### WHAT YOU HAVE TO DO:
From the records below, copy each line that has the word "cementowego" in it.

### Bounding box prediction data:
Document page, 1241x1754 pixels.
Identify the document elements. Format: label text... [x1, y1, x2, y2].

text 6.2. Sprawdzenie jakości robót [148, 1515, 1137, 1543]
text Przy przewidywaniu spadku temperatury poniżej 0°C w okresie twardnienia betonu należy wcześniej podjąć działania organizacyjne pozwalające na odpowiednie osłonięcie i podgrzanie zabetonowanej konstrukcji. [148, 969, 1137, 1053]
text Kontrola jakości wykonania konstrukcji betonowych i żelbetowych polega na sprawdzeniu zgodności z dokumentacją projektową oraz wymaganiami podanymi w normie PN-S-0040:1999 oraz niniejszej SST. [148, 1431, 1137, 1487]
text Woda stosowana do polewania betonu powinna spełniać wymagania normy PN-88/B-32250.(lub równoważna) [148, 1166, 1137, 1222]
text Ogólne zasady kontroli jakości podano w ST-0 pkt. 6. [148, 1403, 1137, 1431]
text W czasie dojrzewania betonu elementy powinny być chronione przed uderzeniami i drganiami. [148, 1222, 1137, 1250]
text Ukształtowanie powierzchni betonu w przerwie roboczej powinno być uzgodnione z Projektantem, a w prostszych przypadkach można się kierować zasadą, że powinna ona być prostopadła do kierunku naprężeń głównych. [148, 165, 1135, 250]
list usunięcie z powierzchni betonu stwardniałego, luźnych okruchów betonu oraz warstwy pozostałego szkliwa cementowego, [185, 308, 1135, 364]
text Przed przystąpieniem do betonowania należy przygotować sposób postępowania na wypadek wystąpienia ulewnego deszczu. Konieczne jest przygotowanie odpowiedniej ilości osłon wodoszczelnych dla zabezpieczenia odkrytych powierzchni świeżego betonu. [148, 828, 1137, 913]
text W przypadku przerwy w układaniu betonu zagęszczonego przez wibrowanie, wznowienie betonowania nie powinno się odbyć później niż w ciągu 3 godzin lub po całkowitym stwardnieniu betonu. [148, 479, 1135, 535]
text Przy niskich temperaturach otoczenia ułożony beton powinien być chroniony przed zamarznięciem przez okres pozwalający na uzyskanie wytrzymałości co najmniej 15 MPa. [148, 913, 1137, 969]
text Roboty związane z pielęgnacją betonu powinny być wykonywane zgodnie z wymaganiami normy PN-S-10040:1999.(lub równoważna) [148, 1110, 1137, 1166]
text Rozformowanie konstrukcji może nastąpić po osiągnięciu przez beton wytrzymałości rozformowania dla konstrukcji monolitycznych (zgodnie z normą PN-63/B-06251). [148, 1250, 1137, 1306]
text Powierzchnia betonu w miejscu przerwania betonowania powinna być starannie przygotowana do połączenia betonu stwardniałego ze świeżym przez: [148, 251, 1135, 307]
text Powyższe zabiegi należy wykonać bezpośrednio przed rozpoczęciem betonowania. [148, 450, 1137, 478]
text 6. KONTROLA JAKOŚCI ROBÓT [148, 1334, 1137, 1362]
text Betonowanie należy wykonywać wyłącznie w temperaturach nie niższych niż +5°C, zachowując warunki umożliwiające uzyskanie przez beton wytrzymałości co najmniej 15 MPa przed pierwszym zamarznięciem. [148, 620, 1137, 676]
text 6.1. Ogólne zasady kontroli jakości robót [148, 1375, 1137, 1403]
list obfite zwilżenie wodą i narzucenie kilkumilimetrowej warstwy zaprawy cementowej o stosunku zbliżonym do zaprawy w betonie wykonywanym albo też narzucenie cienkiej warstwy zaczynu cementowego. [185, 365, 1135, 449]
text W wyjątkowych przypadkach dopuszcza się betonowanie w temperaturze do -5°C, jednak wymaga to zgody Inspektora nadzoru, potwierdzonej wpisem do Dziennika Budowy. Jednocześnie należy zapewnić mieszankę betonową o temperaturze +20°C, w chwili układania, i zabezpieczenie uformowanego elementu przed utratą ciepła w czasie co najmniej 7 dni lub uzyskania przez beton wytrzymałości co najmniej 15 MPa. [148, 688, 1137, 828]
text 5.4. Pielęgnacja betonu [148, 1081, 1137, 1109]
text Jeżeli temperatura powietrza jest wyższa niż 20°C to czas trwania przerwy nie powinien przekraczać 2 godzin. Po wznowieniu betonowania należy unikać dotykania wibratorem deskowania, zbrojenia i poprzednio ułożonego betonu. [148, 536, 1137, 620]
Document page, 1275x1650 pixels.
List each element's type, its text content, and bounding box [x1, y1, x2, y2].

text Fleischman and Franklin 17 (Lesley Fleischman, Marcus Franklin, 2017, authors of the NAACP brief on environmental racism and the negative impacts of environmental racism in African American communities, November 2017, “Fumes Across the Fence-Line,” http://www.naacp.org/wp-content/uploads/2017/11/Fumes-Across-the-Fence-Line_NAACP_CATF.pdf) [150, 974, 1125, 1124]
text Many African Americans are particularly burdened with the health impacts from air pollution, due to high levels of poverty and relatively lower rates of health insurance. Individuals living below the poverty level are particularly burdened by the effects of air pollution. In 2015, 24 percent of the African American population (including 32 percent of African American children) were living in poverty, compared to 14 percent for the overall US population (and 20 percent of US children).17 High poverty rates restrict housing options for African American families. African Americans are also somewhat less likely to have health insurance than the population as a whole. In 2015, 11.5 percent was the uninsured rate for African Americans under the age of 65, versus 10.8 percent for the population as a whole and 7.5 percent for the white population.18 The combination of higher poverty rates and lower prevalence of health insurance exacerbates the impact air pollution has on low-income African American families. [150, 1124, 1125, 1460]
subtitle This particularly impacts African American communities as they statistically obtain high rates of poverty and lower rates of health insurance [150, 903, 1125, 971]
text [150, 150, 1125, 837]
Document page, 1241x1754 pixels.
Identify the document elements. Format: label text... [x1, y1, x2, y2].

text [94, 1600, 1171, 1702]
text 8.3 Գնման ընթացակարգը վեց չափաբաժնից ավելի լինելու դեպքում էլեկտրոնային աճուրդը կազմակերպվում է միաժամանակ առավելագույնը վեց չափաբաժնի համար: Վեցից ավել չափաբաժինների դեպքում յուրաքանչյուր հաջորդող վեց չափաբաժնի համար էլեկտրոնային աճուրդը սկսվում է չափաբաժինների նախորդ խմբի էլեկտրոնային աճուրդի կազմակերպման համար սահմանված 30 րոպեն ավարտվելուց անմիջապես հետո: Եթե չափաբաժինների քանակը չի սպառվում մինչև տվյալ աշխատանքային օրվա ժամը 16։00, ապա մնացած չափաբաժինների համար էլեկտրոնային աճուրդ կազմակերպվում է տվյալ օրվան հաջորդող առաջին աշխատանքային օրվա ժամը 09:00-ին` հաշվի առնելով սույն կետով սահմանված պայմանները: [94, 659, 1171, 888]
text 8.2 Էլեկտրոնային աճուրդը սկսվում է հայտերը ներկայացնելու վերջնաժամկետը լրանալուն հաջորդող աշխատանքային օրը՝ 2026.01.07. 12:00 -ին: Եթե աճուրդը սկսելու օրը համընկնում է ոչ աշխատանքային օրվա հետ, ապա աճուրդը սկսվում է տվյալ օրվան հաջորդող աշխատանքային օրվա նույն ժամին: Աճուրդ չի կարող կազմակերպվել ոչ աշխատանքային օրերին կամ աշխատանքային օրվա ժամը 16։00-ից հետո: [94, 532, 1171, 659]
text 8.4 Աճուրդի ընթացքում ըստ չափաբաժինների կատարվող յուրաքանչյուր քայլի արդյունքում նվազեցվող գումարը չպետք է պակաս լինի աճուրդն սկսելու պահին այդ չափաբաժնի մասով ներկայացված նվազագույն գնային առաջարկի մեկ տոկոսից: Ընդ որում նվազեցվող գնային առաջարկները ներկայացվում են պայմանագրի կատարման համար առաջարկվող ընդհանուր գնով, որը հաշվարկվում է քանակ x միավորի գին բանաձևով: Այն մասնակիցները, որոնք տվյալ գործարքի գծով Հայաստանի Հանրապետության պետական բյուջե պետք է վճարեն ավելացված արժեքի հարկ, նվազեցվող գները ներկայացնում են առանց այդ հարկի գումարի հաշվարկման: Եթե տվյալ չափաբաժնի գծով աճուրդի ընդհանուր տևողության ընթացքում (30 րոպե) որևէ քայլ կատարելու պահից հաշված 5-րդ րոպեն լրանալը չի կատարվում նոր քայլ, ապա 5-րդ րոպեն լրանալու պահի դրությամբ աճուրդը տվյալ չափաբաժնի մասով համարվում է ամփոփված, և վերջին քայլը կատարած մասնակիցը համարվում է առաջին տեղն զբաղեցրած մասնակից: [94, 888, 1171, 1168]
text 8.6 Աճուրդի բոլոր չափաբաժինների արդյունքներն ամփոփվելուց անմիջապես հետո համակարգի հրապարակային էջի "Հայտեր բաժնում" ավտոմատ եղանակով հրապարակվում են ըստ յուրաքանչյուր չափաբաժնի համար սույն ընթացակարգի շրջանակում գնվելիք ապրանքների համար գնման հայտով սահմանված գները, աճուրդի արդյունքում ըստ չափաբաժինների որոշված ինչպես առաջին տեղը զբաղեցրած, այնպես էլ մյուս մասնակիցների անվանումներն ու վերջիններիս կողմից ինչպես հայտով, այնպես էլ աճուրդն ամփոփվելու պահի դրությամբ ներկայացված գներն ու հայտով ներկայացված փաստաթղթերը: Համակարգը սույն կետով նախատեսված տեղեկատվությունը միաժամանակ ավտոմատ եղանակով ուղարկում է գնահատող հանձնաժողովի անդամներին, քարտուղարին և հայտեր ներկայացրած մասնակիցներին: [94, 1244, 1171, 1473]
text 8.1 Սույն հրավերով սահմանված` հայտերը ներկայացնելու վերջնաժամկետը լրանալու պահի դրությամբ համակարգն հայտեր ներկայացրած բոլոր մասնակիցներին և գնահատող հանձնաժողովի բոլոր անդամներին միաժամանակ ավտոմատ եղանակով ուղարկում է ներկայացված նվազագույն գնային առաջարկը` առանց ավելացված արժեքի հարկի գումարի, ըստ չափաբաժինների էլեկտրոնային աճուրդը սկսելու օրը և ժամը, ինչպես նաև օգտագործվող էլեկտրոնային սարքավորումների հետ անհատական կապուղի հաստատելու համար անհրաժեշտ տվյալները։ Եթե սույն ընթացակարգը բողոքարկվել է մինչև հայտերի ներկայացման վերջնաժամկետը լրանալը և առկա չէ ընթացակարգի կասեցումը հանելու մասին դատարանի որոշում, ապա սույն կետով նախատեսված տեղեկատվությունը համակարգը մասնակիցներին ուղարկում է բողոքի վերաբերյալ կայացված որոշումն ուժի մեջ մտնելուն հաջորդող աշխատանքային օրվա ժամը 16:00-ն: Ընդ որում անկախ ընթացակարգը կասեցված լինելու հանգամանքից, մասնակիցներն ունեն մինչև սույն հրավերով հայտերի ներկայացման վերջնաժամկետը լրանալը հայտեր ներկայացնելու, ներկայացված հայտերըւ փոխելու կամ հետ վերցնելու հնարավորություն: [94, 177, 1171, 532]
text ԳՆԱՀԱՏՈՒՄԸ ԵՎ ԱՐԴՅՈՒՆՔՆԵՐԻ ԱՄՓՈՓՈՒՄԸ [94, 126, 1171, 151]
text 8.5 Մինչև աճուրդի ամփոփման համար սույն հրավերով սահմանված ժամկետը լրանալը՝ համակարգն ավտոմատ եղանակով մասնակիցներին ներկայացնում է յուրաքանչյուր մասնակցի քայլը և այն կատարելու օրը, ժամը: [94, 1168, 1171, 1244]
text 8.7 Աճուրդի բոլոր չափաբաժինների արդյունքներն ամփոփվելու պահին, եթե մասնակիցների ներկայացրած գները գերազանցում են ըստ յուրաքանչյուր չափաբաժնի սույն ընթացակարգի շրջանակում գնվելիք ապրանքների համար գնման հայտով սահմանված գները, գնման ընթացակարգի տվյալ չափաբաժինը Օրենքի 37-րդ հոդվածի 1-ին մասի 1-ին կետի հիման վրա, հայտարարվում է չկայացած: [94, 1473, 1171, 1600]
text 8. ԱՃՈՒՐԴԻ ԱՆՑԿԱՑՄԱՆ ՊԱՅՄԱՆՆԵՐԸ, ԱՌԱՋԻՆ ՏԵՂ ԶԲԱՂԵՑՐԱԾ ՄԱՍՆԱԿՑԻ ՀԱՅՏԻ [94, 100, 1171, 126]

### OUTPUT OF THE EXERCISE:
list usunięcie z powierzchni betonu stwardniałego, luźnych okruchów betonu oraz warstwy pozostałego szkliwa cementowego, [185, 308, 1135, 364]
list obfite zwilżenie wodą i narzucenie kilkumilimetrowej warstwy zaprawy cementowej o stosunku zbliżonym do zaprawy w betonie wykonywanym albo też narzucenie cienkiej warstwy zaczynu cementowego. [185, 365, 1135, 449]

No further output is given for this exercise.